Pick out each line in the material below that contains the word "Alpiq", and copy every one of those lines in full.
::: Entries supplied :::
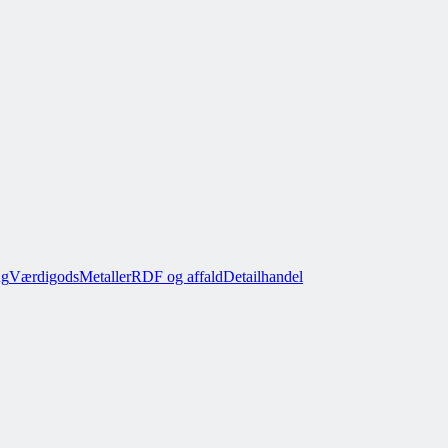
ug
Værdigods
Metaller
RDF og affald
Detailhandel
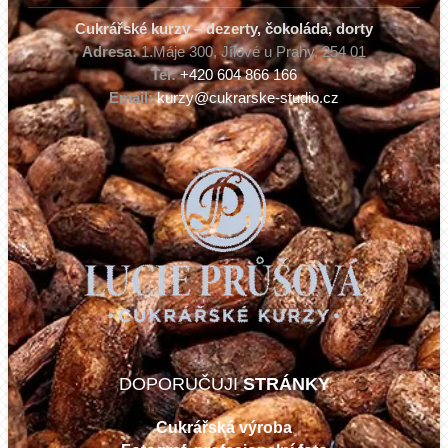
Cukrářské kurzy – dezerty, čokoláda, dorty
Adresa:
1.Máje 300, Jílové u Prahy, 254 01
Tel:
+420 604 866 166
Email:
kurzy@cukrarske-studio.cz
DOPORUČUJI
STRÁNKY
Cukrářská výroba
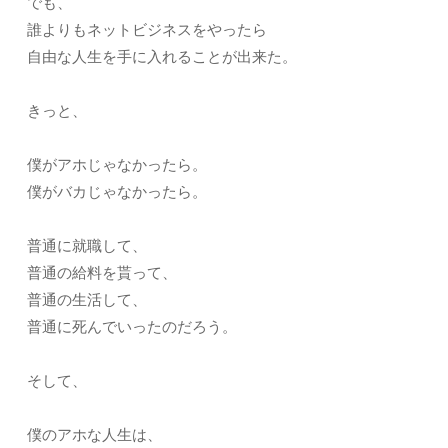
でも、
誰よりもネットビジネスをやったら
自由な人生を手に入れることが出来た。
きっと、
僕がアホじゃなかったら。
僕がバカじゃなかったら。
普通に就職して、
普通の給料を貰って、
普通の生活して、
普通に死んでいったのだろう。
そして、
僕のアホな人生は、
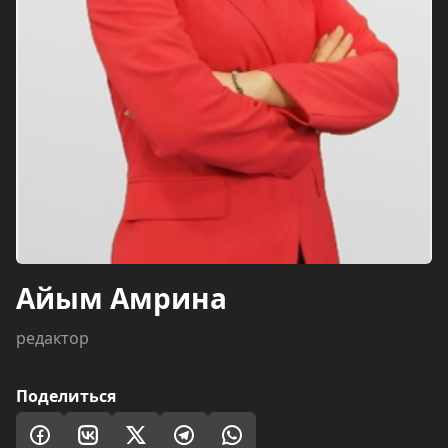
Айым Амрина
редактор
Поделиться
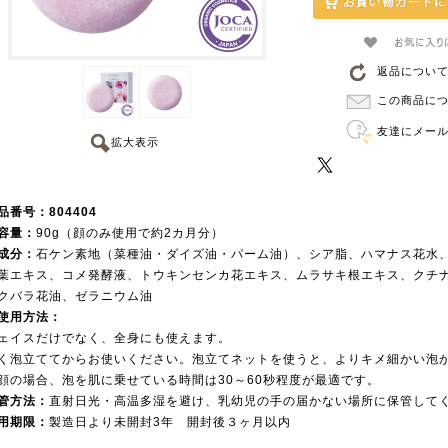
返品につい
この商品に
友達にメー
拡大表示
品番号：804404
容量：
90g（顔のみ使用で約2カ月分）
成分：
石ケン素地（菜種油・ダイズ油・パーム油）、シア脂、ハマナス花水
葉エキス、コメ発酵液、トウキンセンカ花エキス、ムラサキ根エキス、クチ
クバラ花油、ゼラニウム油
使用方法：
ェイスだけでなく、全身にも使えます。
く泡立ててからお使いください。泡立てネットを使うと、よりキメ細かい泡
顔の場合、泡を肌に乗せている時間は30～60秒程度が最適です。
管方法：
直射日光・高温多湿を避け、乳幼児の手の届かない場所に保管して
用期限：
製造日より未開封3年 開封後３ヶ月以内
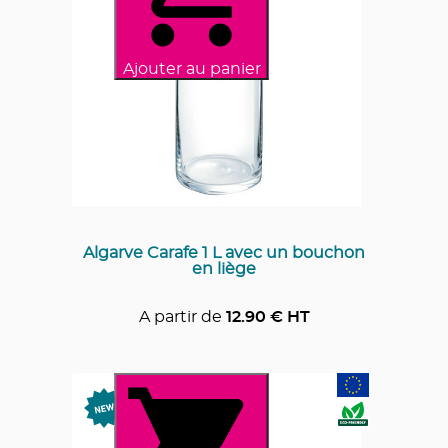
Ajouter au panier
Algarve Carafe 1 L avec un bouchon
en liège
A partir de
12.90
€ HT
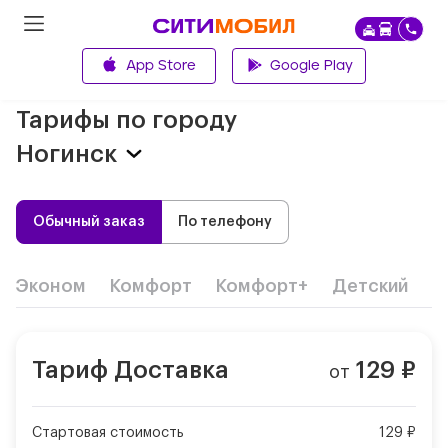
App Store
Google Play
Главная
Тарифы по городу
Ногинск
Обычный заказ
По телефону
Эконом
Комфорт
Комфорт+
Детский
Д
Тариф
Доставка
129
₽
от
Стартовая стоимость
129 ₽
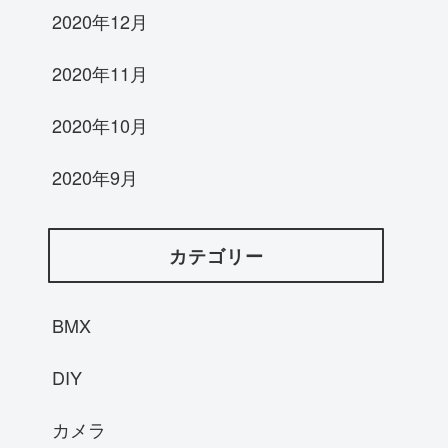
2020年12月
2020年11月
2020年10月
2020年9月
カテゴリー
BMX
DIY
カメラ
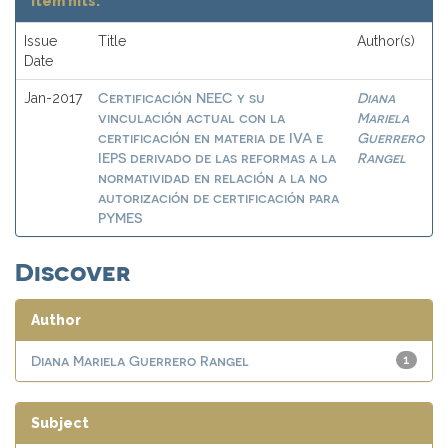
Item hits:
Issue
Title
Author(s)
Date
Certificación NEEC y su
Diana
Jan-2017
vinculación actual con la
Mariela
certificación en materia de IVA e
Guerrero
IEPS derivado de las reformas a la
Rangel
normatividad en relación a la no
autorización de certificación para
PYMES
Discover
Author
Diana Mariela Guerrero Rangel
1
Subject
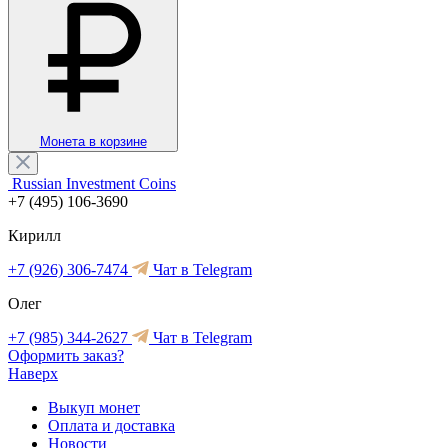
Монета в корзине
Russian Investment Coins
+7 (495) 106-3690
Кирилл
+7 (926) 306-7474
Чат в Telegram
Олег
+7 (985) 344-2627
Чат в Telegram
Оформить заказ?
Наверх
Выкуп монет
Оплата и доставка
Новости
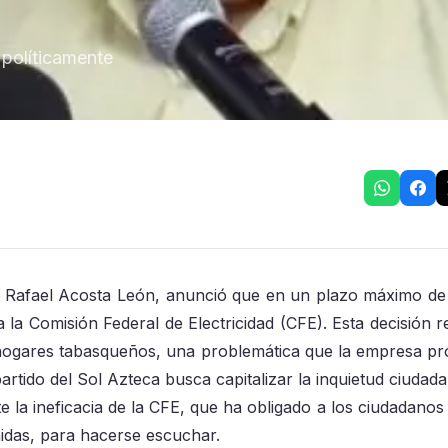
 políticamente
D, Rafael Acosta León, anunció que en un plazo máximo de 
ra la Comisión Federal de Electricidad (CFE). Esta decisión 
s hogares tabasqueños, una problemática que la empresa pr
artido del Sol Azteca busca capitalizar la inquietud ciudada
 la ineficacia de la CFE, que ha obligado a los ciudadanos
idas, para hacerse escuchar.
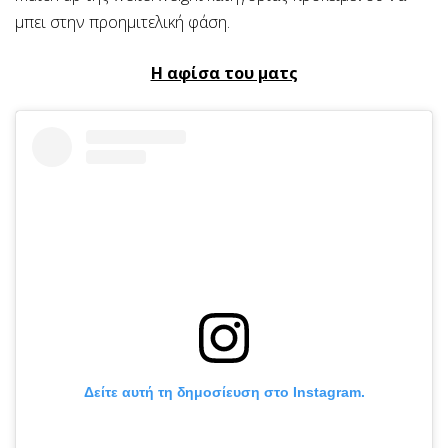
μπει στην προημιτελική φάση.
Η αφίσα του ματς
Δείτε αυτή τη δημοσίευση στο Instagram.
:::
::: Entries supplied :::
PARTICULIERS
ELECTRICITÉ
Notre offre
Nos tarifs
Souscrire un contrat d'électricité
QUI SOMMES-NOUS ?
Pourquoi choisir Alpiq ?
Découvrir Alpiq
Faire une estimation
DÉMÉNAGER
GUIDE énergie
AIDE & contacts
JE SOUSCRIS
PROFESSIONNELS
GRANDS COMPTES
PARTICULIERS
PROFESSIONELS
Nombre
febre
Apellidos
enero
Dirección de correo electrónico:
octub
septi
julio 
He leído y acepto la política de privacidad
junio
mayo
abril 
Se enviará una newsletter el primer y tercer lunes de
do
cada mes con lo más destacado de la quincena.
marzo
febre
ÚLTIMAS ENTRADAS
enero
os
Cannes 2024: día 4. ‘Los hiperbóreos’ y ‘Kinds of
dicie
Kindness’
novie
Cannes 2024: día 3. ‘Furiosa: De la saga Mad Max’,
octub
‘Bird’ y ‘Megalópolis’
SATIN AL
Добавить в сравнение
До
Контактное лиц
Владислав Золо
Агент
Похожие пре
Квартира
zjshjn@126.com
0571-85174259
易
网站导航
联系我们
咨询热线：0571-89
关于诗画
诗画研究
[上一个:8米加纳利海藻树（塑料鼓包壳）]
:::
::: Entries supplied :::
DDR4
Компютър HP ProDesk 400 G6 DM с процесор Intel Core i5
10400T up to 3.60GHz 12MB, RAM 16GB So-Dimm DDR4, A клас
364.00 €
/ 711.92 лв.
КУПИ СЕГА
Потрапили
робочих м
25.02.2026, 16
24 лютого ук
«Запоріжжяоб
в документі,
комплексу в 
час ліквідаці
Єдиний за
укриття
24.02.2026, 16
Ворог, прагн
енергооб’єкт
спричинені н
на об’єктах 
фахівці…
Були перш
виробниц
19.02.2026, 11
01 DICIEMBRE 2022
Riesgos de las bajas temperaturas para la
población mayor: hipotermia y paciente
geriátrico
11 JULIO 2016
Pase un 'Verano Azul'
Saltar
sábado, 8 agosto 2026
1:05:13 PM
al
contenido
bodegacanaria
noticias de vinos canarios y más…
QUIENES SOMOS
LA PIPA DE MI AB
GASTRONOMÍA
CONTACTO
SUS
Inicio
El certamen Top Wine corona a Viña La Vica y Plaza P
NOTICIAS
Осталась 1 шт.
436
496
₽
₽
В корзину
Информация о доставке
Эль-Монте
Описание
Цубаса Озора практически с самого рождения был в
:::
◆ Finished exercise
Pourquoi choisir Alpiq ?
Découvrir Alpiq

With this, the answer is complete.